Billy Dove Billy Dove

Family and friends of Billy Dove wept uncontrollably as the final moments of former West Herts College pupil’s life were played out on CCTV.

The 21-year-old trainee motor mechanic had been out celebrating Fireworks Night last November with friends when he was fatally stabbed with a single blow to the chest while trying to break up a large brawl.

Today (Friday June 29) at St Albans Crown Court his killer Darren McGrath, 17, was jailed at Her Majesty’s Pleasure for a minimum of 14 years after admitting murder.

McGrath, of Essex Mews, Hemel Hempstead, can be identified for the first time after a court order protecting his anonymity was lifted by Judge Stephen Gullick.

At the time of the murder, the killer was on licence following early release from a nine-month custodial sentence imposed on him after stabbing a school pupil in the thigh.

He also tested positive for cannabis and cocaine at the time he was arrested for Billy’s murder.

During the emotional hearing, Judge Gullick was forced to repeatedly ask the public gallery – packed with almost 100 friends and family of Billy – for silence.

He said: “Billy Dove was the only child of his parents. He was 21-years-old when he died.

“He was a fine young man who was well-liked and hard-working. He was training to be a motor mechanic.

“Like so many young men he liked to go out with his friends and he had been to a firework party that night at his boss’s house.

“I have read the detailed victim personal statements of both his parents which sets out in poignant detail the immeasurable loss which they and other members of their family have suffered, and will continue to suffer, as a result of your actions that night.”

Footage taken from cameras overlooking Market Square in Hemel Hempstead captured the moment McGrath drove the eight-inch kitchen knife into his victim’s chest, puncturing both lungs and piercing his heart.

Fatally wounded, Billy is seen stumbling towards a paramedic’s car which was parked nearby where police and medics frantically tried to resuscitate him.

He was taken to Watford General Hospital where he was pronounced dead in the early hours of November 6.

McGrath appeared at St Albans Crown Court alongside fellow defendants Carl Williams, 21, of Barnacres Lane, Hemel Hempstead, and Charlie Sansom, 18, of St Agnells Lane, Hemel Hempsted, each admitted one count of affray in relation to the same fight.

Sansom was sentenced to 112 days in jail but was freed having already served that time in custody. Williams was given a 12 month community order.

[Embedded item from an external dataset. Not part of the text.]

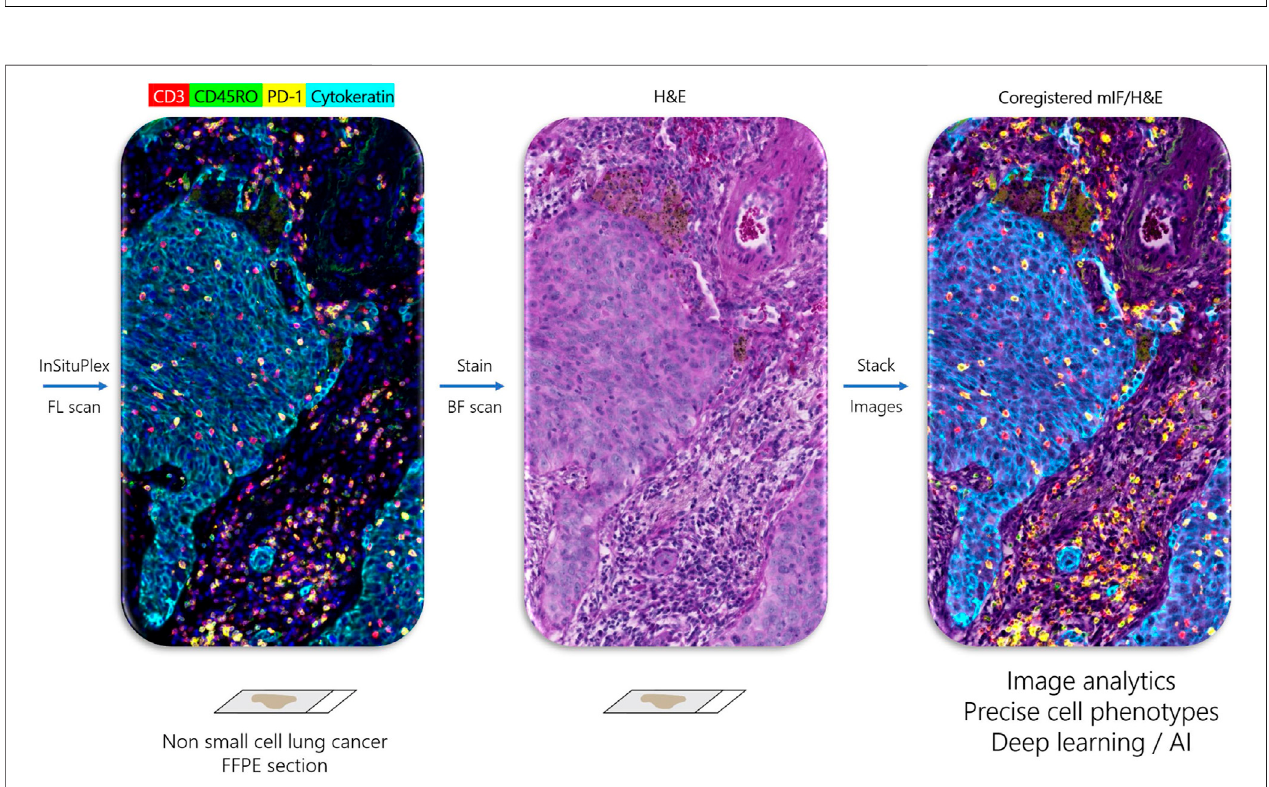
FIGURE 1 | Ultivue InSituPlex (ISP) assay work fl ow. (A , B) : Four different DNA-barcoded antibodies are applied to a FFPE tissue section. (B , C) : Barcode ampli fi cation. (D) : Targets are labeled through hybridization of fl uorescent probes to their respective barcodes. Higher plex staining (greater than 4-plex) is possible by initial application of all antibodies, each with a unique barcode, to the tissue and then detecting 4 markers per cycle, separated by gentle DNA exchange steps (not shown).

A fourth defendant Ben Sears, 18, also from Hemel Hempstead is due to be sentenced at a later date for an admitted offence of affray.

Following the stabbing McGrath and Sansom fled the scene but were tracked by CCTV operators and were found hiding in a nearby garden, a bloodstained knife carrying traces of McGrath’s DNA was found buried nearby.

Prosecutor Ian Wade QC said the two groups exchanged words in a passageway connecting Waterhouse Street and Market Square before the confrontation turned violent.

There was no suggestion Billy and his group had been looking for trouble or behaving badly in the run-up to the incident.

Describing footage of the attack, he said: “In being bundled over, Mr McGrath drops the knife out of his hood and bends down to pick it up. What follows is vivid and self explanatory.

“It is reasonable to assume Mr Dove saw the knife fall from his hood and it is reasonable to assume he feared it would be used and his effort was to stop what was happening.

“He threw a punch and it appears to have missed, what followed was one blow delivered chest-high, between the ribs, penetrating one lung, both chambers of the heart and the lung on the other side.

“It was a blow that must have taken real force.”

As McGrath was led down to begin his long custodial sentence several members of the public hurled insults at him and were again rebuked by the judge.